▶ THE TASK:
Copy out every line of the listing below without changing a character, and leave the pictures out.

▶ DATA FOR THE TASK:
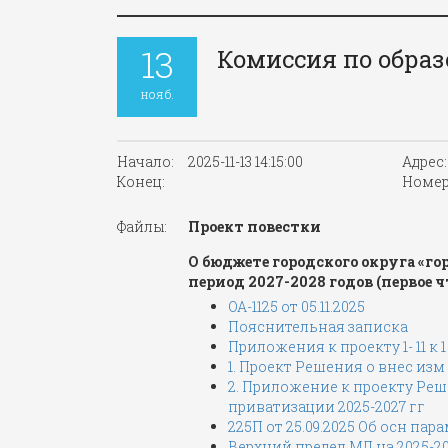
13
Комиссия по образ
нояб.
Начало:
2025-11-13 14:15:00
Адрес:
Конец:
Номер
Файлы:
Проект повестки
О бюджете городского округа «го
период 2027-2028 годов (первое 
ОА-1125 от 05.11.2025
Пояснительная записка
Приложения к проекту 1- 11 к 
1. Проект Решения о внес изм
2. Приложение к проекту Реш
приватизации 2025-2027 гг
225П от 25.09.2025 Об осн па
Верхний предел МД на 2025-2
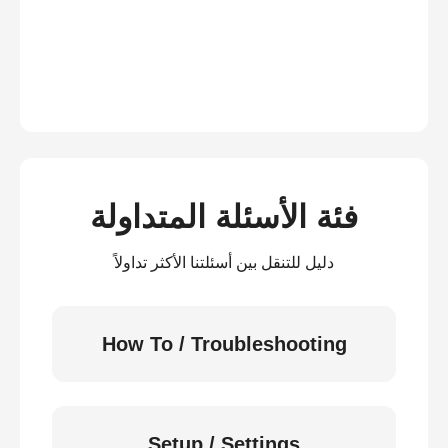
فئة الأسئلة المتداولة
دليل للتنقل بين أسئلتنا الأكثر تداولاً
How To / Troubleshooting
Setup / Settings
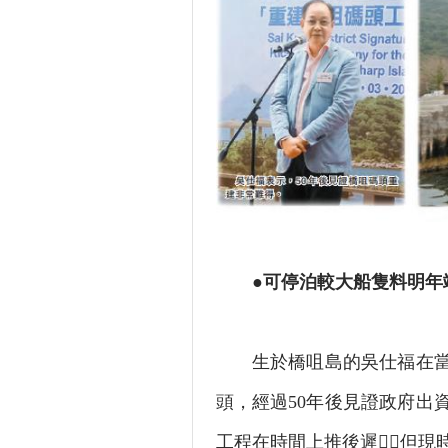
●可停泊較大船隻料明年
生於橋咀島的吳仕福在當日
頭，經過50年後見證政府出
工程在時間上推後遲，但現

▶ TASK SOLUTION:
13
Комиссия по образ
нояб.
Начало:
2025-11-13 14:15:00
Адрес:
Конец:
Номер
Файлы:
Проект повестки
О бюджете городского округа «го
период 2027-2028 годов (первое 
ОА-1125 от 05.11.2025
Пояснительная записка
Приложения к проекту 1- 11 к 
1. Проект Решения о внес изм
2. Приложение к проекту Реш
приватизации 2025-2027 гг
225П от 25.09.2025 Об осн па
Верхний предел МД на 2025-2
فئة الأسئلة المتداولة
دليل للتنقل بين أسئلتنا الأكثر تداولاً
How To / Troubleshooting
Setup / Settings
●可停泊較大船隻料明年
生於橋咀島的吳仕福在當日
頭，經過50年後見證政府出
工程在時間上推後遲，但現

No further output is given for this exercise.